Application of Dominated Convergence Theorem?

Solution 1:

Put $f_n(x):=\frac{(\sin x)^n}{x^2}\mathbf 1_{x\neq 0}$. We have for $n\geq 2$ and $x\in\mathbb R$ \begin{align*}|f_n(x)|&=\frac{|(\sin x)^n|}{x^2}\mathbf 1_{|x|\geq 1} +\frac{|(\sin x)^n|}{x^2}\mathbf 1_{|x|< 1}\mathbf 1_{x\neq 0}\\ &\leq \frac 1{x^2}\mathbf 1_{|x|\geq 1}+x^{n-2}\mathbf 1_{|x|< 1}\mathbf 1_{x\neq 0}\\ &\leq\frac 1{x^2}\mathbf 1_{|x|\geq 1}+\mathbf 1_{|x|< 1}=:g(x) \end{align*} which is an integrable function.
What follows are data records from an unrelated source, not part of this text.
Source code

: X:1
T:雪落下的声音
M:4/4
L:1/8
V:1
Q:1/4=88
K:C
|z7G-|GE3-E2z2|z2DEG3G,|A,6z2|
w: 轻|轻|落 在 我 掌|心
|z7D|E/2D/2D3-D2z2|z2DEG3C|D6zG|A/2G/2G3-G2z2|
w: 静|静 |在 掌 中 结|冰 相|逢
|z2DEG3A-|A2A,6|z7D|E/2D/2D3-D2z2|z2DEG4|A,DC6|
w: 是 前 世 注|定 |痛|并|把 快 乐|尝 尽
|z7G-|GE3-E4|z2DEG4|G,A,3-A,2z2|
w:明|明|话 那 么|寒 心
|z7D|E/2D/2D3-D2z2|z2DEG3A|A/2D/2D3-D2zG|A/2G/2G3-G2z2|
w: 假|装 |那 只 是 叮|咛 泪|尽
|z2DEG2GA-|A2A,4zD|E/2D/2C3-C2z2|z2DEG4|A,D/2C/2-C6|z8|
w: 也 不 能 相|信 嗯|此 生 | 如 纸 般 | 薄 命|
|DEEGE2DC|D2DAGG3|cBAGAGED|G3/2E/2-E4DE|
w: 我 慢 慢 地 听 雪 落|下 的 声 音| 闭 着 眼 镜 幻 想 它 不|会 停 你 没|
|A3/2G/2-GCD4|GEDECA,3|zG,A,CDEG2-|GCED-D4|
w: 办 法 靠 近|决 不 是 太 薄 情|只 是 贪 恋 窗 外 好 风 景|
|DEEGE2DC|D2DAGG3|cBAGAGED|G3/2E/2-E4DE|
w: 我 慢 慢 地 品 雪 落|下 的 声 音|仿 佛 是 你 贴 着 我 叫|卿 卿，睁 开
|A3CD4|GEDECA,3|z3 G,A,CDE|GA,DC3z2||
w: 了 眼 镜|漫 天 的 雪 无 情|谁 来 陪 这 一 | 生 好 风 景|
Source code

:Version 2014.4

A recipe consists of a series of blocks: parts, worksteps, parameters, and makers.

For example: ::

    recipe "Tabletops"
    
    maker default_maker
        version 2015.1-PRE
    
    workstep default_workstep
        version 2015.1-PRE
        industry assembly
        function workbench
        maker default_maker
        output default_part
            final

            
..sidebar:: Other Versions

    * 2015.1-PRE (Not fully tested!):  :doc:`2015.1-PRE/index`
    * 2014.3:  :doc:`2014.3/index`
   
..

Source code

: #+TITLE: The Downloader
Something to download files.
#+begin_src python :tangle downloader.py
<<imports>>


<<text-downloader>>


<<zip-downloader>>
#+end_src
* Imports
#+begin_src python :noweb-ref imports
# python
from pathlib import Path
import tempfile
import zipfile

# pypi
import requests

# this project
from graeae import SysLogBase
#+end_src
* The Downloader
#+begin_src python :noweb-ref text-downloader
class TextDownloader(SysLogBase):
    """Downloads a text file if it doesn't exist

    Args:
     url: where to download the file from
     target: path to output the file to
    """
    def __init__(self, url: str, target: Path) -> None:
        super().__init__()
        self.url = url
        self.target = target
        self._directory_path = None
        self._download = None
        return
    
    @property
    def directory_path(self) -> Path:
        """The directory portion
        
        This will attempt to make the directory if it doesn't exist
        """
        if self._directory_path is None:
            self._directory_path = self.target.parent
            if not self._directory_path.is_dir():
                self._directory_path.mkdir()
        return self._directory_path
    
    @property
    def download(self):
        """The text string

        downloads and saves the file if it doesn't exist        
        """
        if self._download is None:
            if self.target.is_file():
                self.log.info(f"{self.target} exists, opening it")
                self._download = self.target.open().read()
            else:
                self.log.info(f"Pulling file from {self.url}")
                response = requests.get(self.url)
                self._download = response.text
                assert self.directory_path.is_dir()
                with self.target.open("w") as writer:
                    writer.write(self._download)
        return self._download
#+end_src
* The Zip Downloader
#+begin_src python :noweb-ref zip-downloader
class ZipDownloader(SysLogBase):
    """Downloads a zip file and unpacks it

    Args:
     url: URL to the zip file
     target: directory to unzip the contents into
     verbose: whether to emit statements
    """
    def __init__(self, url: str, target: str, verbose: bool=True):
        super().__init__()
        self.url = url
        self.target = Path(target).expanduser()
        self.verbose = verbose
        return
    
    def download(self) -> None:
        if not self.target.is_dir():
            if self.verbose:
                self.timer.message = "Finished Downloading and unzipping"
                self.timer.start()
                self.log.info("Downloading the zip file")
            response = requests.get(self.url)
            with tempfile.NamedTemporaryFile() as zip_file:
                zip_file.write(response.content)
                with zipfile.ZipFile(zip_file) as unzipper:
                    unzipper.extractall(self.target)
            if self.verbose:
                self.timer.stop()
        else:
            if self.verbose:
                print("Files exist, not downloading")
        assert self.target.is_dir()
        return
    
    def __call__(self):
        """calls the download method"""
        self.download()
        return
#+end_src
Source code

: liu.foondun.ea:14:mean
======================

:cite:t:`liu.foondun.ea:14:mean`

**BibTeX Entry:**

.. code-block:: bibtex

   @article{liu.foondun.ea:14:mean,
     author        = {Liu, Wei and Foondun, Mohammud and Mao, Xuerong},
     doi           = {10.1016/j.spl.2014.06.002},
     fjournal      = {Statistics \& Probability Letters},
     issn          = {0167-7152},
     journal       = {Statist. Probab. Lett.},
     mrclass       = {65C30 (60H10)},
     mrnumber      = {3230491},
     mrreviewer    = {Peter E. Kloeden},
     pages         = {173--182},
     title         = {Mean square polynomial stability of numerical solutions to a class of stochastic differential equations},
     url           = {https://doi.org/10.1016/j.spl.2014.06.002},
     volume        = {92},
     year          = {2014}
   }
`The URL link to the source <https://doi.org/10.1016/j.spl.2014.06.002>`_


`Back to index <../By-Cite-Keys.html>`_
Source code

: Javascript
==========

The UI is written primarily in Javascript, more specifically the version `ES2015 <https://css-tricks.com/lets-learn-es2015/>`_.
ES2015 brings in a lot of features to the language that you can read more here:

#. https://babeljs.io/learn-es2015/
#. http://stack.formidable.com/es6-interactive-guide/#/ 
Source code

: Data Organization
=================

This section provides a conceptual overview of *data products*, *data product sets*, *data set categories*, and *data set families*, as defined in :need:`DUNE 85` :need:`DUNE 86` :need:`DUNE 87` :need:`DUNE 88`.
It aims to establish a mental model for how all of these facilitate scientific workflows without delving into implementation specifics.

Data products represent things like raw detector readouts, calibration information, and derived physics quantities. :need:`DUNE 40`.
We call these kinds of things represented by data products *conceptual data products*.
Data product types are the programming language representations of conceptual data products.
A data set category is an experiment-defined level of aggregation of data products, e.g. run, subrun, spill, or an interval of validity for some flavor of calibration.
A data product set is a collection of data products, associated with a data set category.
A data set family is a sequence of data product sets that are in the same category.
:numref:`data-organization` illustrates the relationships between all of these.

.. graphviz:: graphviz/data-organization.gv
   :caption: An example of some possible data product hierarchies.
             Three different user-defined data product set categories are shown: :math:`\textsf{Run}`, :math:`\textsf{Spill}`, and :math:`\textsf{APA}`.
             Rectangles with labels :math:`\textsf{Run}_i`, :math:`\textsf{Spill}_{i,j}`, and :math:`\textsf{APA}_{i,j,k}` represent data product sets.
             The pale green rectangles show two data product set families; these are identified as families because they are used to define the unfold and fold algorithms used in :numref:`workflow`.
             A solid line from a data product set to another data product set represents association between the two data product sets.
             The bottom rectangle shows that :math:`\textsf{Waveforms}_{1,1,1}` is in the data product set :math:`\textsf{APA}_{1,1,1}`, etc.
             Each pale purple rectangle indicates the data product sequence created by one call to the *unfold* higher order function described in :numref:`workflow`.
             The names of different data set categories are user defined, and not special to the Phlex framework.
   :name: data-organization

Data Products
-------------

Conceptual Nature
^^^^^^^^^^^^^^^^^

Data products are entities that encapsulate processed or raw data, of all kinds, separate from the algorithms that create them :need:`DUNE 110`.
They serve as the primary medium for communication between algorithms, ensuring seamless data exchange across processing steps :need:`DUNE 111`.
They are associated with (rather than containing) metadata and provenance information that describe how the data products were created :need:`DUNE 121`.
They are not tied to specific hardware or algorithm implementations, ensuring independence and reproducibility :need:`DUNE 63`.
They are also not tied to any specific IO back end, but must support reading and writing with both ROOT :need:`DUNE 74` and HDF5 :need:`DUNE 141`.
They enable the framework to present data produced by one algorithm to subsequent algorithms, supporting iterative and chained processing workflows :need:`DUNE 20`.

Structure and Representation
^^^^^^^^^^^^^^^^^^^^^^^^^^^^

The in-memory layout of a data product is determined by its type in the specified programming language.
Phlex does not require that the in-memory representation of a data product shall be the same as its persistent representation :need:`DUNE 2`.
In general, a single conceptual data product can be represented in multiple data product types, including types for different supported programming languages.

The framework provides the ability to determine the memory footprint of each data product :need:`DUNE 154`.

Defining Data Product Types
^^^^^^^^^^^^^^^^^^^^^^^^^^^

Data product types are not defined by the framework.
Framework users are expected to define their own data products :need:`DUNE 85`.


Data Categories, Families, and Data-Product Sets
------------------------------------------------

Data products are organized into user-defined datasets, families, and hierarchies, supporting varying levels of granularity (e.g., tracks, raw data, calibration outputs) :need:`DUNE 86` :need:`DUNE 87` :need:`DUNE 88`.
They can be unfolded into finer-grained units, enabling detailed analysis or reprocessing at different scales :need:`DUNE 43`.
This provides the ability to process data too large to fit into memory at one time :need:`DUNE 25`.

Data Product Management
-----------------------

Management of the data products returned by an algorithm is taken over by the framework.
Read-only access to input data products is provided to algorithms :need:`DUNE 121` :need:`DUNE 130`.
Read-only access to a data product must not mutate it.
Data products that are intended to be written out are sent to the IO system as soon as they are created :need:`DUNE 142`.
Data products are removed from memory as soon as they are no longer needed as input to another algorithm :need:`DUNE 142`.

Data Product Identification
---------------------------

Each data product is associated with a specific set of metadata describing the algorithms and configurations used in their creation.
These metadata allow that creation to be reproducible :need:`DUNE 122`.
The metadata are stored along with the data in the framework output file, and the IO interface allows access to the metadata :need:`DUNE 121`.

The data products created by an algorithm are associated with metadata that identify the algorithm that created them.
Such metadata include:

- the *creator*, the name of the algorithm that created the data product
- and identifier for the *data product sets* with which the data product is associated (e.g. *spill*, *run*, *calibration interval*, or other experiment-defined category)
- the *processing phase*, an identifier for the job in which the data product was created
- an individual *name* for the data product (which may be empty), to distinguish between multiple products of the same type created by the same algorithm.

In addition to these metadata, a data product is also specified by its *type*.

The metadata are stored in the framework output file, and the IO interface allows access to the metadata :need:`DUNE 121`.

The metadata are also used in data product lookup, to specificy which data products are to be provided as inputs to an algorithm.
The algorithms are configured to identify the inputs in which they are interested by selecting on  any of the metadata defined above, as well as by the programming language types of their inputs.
Since $f_n(x)\to 0$ if $x\notin \frac{\pi}2+\pi \mathbb Z$, a set of measure $0$, we can apply the dominated convergence theorem to get $$\lim_{n\to\infty}\int_{-\infty}^{+\infty}\frac{(\sin x)^n}{x^2}dx=0.$$